Tahini 3 Ways

TahiniHas this ever happened to you? You found an interesting new recipe to try and bought some ingredients that you hadn’t used before. The recipe called for a small amount and now you don’t know what to do with the rest it.  Welcome to my world. I used to have a fridge and pantry full of 1-use ingredients, until I went on a mission to use them all up.

Tahini was an ingredient that I originally bought to make hummus. Then it languished in my fridge for awhile until I’d make hummus again. And again.  First let me say that hummus is super easy to make at home, and very economical if you’ve already got tahini sitting in your fridge. But there is so much more you can do with it!

A quick primer if you’re not familiar with tahini. According to wikipedia, tahini is a paste of ground sesame seeds, typically used in North African, Greek, and West Asian cooking. East Asian cooking uses sesame paste as well, but of unhulled sesame seeds.

So, here are 3 recipes to use up that tahini you’ve got in your fridge, or to give you a reason to go out and try this versatile ingredient.

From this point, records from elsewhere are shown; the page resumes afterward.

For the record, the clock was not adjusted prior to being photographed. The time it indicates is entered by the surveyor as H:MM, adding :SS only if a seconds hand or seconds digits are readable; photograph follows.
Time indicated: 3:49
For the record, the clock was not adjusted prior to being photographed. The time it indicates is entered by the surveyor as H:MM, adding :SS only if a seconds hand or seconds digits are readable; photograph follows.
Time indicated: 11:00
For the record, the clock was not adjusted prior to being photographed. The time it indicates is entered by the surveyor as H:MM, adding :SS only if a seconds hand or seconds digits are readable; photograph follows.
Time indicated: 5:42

Hummus–a great snack for mom, dad, and the kids

Grilled Chicken Flatbread with Tahini Dressing–quick and easy grilled chicken dinner with a Mediterranean twist

Sesame Noodles–an Asian spin on tahini for a kid-friendly potluck or picnic meal

Do you already use tahini often? What are your favorite recipes?

Comments

  1. says

    I got the original recipe from Yotam Ottolenghi, this is his version
    For the sauce – 50g tahini paste, 40ml water, 1 small garlic clove, crushed, ½ tsp tamari soy sauce, ½ tbsp honey, ¾ tbsp cider vinegar, Pinch salt. Whisk them all together.
    Hope you like it :)

  2. says

    Love this! I actually have a nearly full jar of tahini in the fridge (used when I replicated Whole Foods’ kale with garlicky dressing). All of these recipes sound delish, and I have enough tahini to try ‘em all.